On February 9, 2011 in Fortune’s online newsletter called The Term Sheet (required reading for us venture/private equity folk) there was a story written by Dan Primack entitled, “Private equity is a man’s world… seriously.”
In the article, Dan chides: “Are you a woman who wants to succeed in private equity? Here’s some free advice: Learn about sports. And don’t get pregnant. In fact, it might be best to project an active antagonism toward motherhood.” I have met Dan and I am quite confident he doesn’t actually believe this sentiment himself, but it does have a remarkable ring of truth to it.
Dan came to his advice by way of a study by Catherine Turco, a Harvard scholar who published a new study called Cultural Foundations of Tokenism: Evidence from the Leveraged Buyout Industry. In her study, Turco reminds us that fewer than 10% of private equity professionals are women and identifies two primary reasons for the somewhat overt discrimination against women: a lack of sports intelligence and the presence of functioning ovaries.
According to Turco, the first reason men exclude women is because they can’t quote the point spread for the Super Bowl and, worse, don’t know that Aaron Rodgers, Green Bay Quarterback and 2010 Super Bowl MVP, is a former UC Berkeley sports star—Go Bears!. According to Turco, a lack of sports enthusiasm, knowledge and activism disenfranchises women and tends to keep them from firm social events, such as pick-up basketball games after work or golf outings or, in the case of Green Bay fans, bratwurst hurling, that helps one move up the partnership ladder. According to Turco, “women who never followed sports before entering [private equity] reported watching SportsCenter or checking ESPN.com regularly.” Now that’s what I call professional development. Can you get continuing education credits for watching SportsCenter?

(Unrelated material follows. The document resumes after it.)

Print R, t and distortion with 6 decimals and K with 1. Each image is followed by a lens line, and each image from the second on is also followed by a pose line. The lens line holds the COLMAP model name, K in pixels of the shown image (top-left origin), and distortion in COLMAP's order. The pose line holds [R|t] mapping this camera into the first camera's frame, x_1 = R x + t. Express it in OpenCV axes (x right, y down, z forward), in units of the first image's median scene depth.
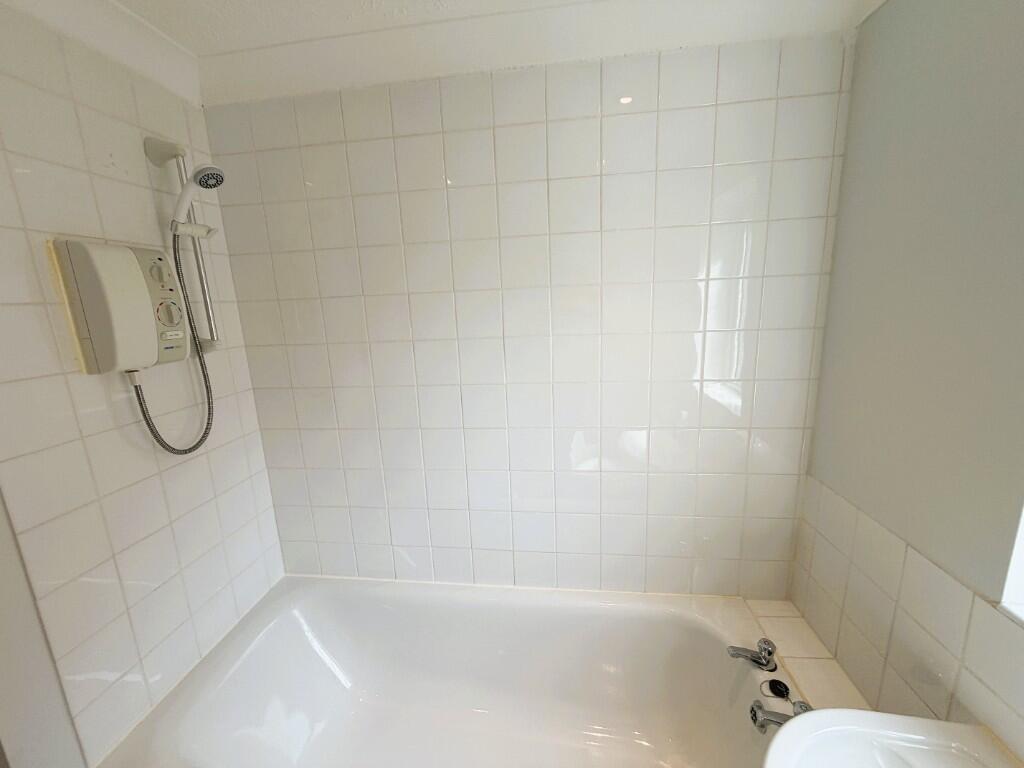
lens RADIAL K [[407.6, 0, 510.7], [0, 407.6, 381.8], [0, 0, 1]] dist [-0.001805, -0.000165]
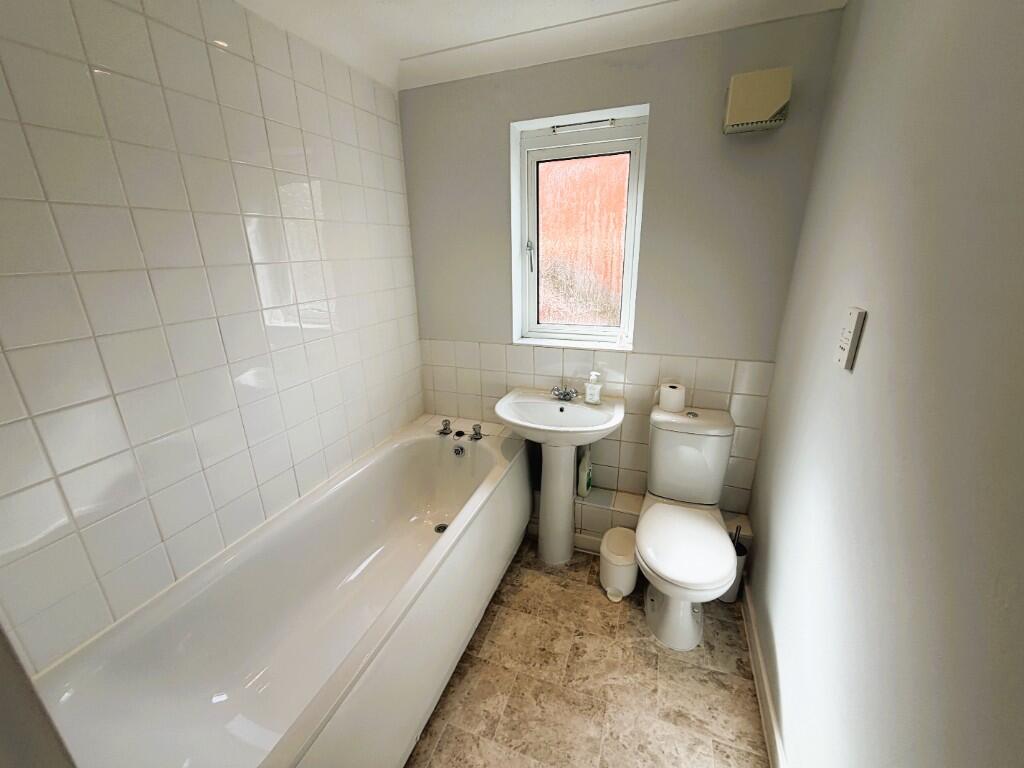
lens RADIAL K [[407.6, 0, 511.3], [0, 407.6, 383.1], [0, 0, 1]] dist [-0.001805, -0.000165]
pose [[0.224155, -0.271802, 0.935884, -0.948250], [0.201993, 0.952424, 0.228226, 0.078580], [-0.953391, 0.137884, 0.268393, 0.137063]]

It sounds kind of ridiculous, but I’m guessing there’s a ring of truth to it. There hasn’t been a Monday morning partners’ meeting at my firm that hasn’t started with a rehash of the weekend’s scores and highlights. We have covered the Knicks, the Yankees, the Mets, the Phillies, the Giants, the other Giants and a myriad of others in as great a depth as some of our portfolio companies. Fortunately I kind of get into that stuff, particularly during baseball season, so it hasn’t kept me too out of the loop (Go Giants!). And the guys I work with just aren’t the chick-hating type. Nevertheless, it is an interesting theory about why women are prevented from rising up the private equity ladder. In small companies, as venture and private equity firms typically are, people tend to clump with people of similar interests and temperament. But I know a lot of women who like sports, so that can only be part of the answer.
Which leads us to the reason that really galls me. Turco asserts that most male private equity pros find the work requirements of our field to be “inherently incompatible with motherhood (even if the mother has multiple paid caregivers or a stay-at-home husband)”, despite the presence of evidence that that female worker is keeping up just fine, thank you. In other words, as Dan Primack paraphrases for Turco, it’s the idea of motherhood that offends, rather than its actual demands.

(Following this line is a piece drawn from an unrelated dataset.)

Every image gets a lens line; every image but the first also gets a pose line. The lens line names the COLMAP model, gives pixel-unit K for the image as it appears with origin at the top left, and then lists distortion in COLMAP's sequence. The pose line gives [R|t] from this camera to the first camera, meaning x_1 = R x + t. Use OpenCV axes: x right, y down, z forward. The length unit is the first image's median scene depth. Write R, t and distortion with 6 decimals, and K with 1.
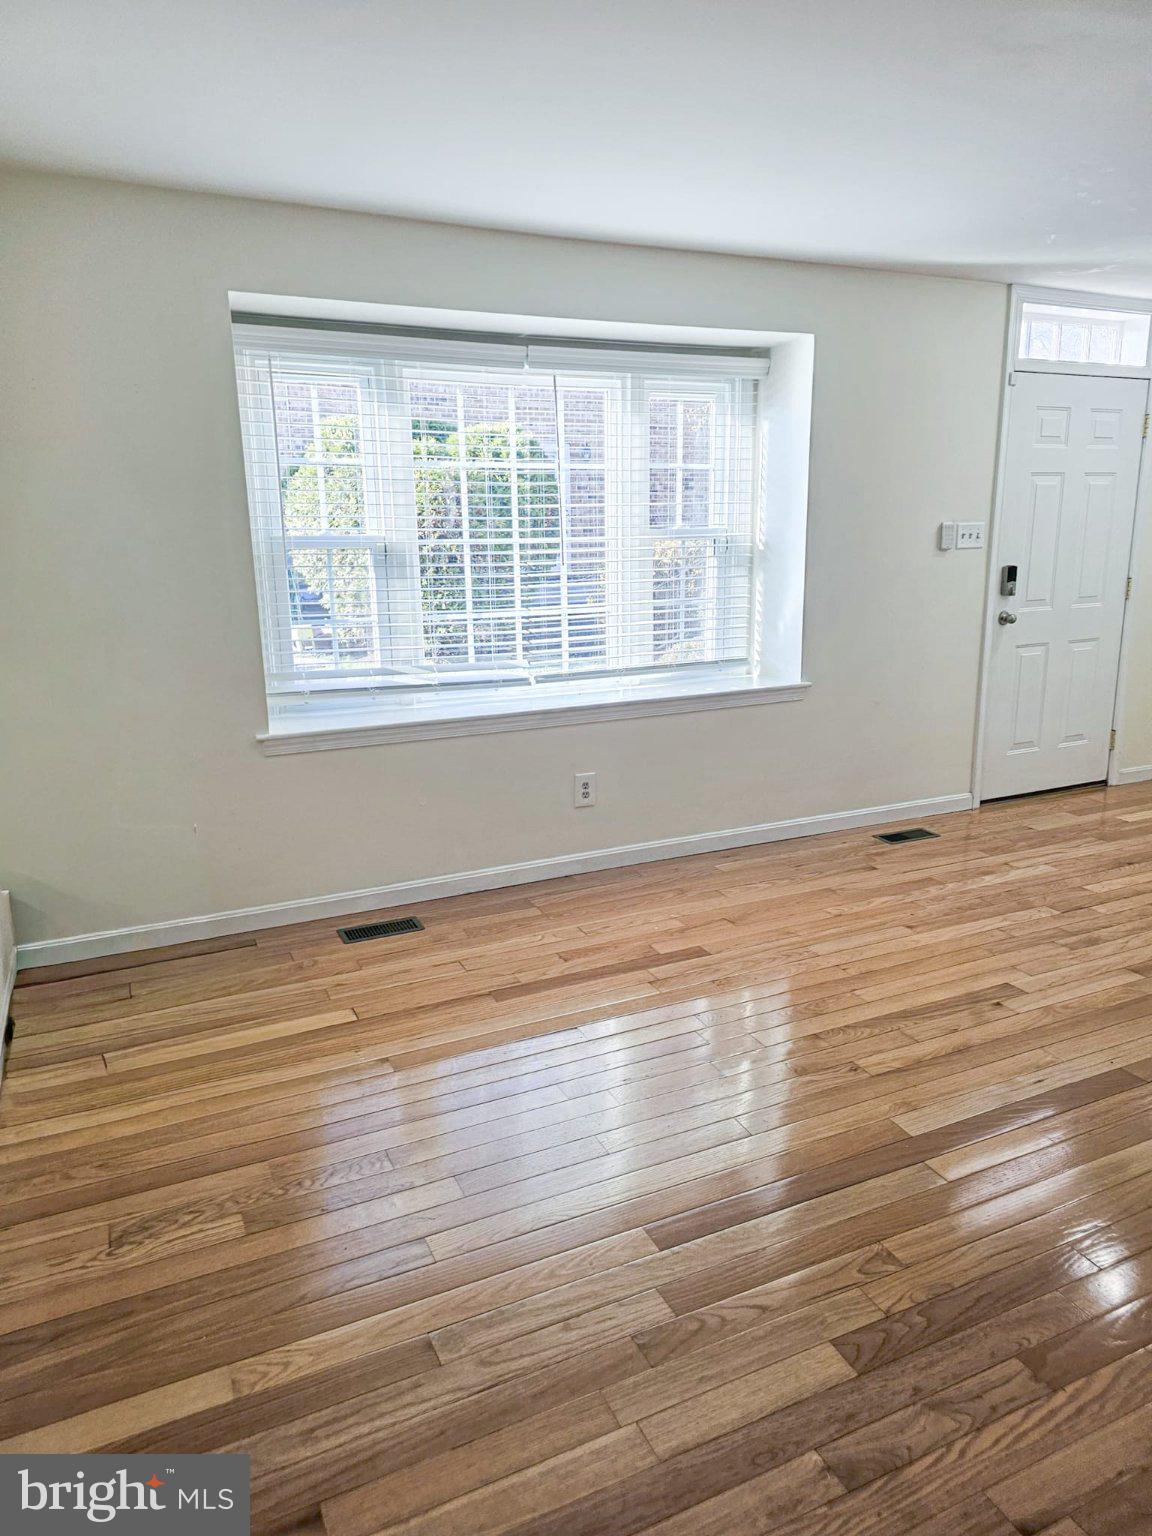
lens RADIAL K [[1018.5, 0, 576.0], [0, 1018.5, 768.0], [0, 0, 1]] dist [0.059719, -0.053052]
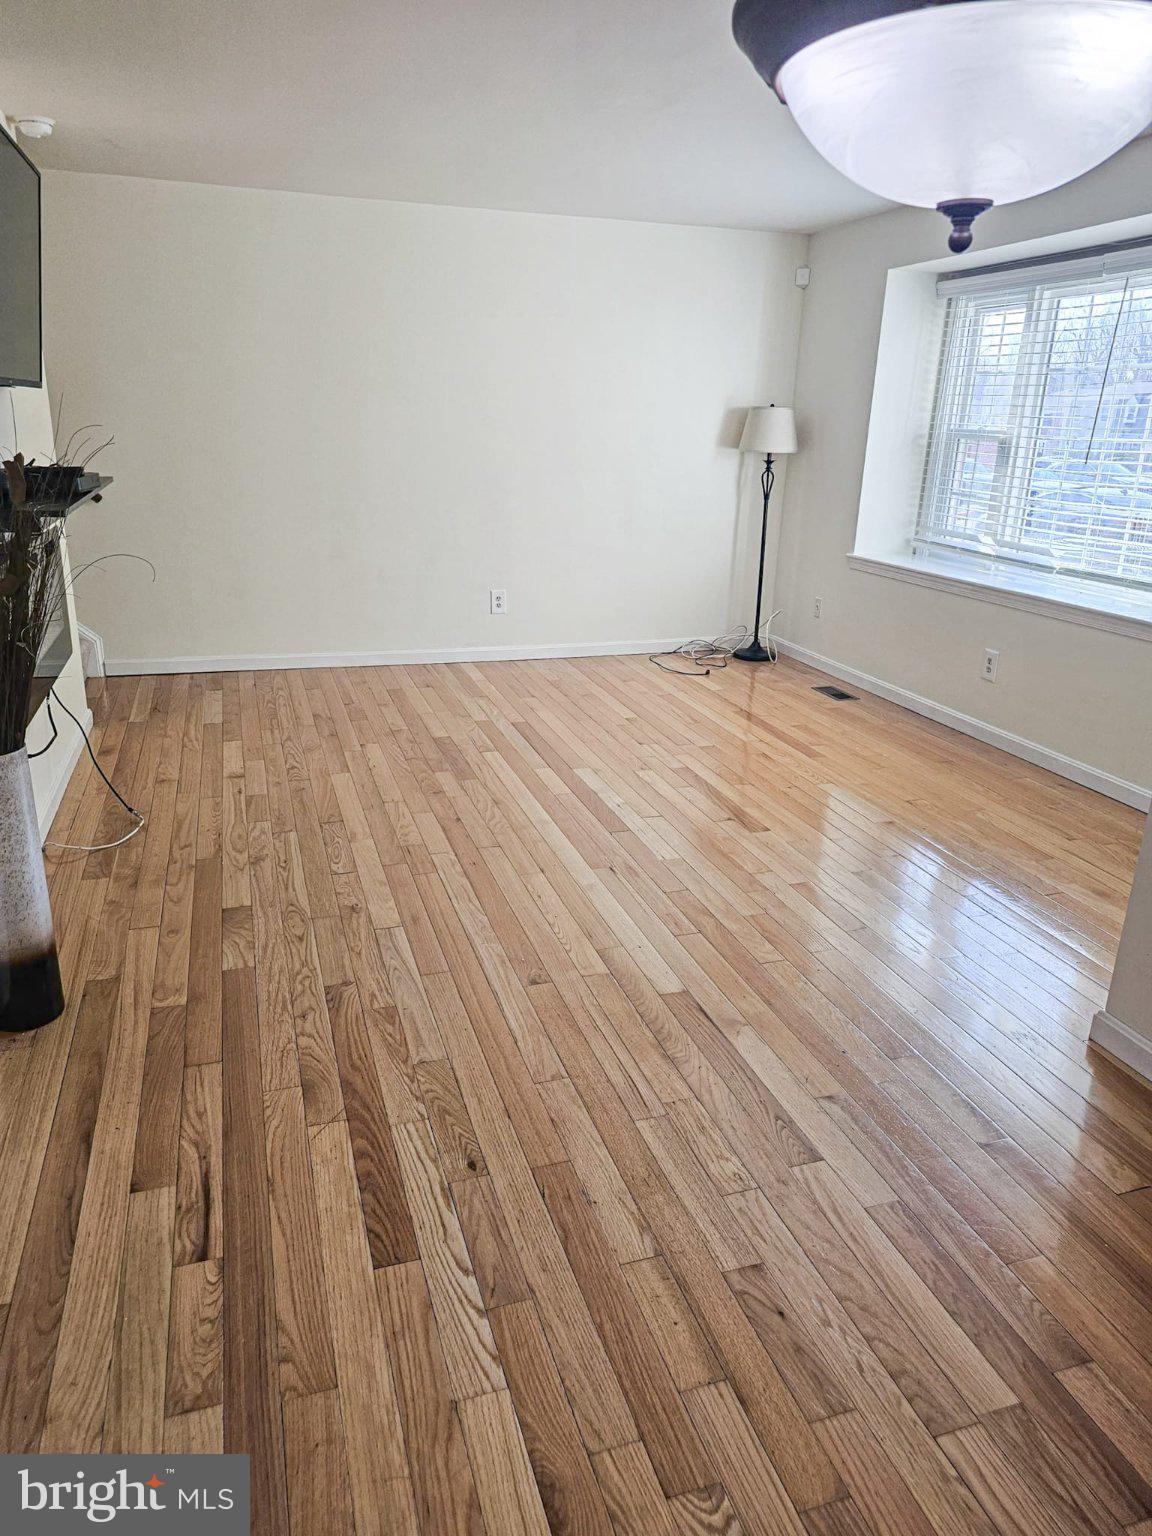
lens RADIAL K [[1033.3, 0, 573.7], [0, 1033.3, 769.6], [0, 0, 1]] dist [0.069698, -0.058919]
pose [[-0.133680, 0.326253, -0.935783, 1.279528], [-0.255870, 0.900880, 0.350636, -0.173646], [0.957424, 0.286312, -0.036951, 0.682062]]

Turco cites incidences of male partners dismissing and or verbally abusing women because they did or might get pregnant and reports that recruiters confirm that they are often told not to send women candidates because it will end badly, when the woman goes and gets herself knocked up.
All I have to say to this is: I did not realize so many male private equity executives were the product of immaculate conception. And furthermore, I am concerned to hear that they themselves are not involved in parenting, much less engaging in the risky behaviors that lead to parenting. Women that get pregnant and produce the children of private equity executives are somehow dispensible, but the men who produce the children of private equity executives are a cut above? That is truly lame. I know it happens. I have, in my career, heard some of this drivel myself, but how can this persist in today’s world? There are a lot more female athletes than there are female private equity executives, I’ll wager, which heightens the irony.
I have said before that I teach an MBA class at the UC Berkeley Haas School of Business on healthcare venture capital. This semester there are 18 students in my class, of which 15 are women and 3 are men. What kills me is that I know that by the time these people filter out into the real world of work, the odds are that no more than 1 of these women will end up in my field, not for lack of interest, but for lack of being given a chance. If men can wear toupees to cover up their baldness and thus find themselves more youthful and attractive to potential employers, perhaps one of my medical device colleagues can develop something to camouflage ovaries so those men who have a hard time looking beyond them will not get so distracted.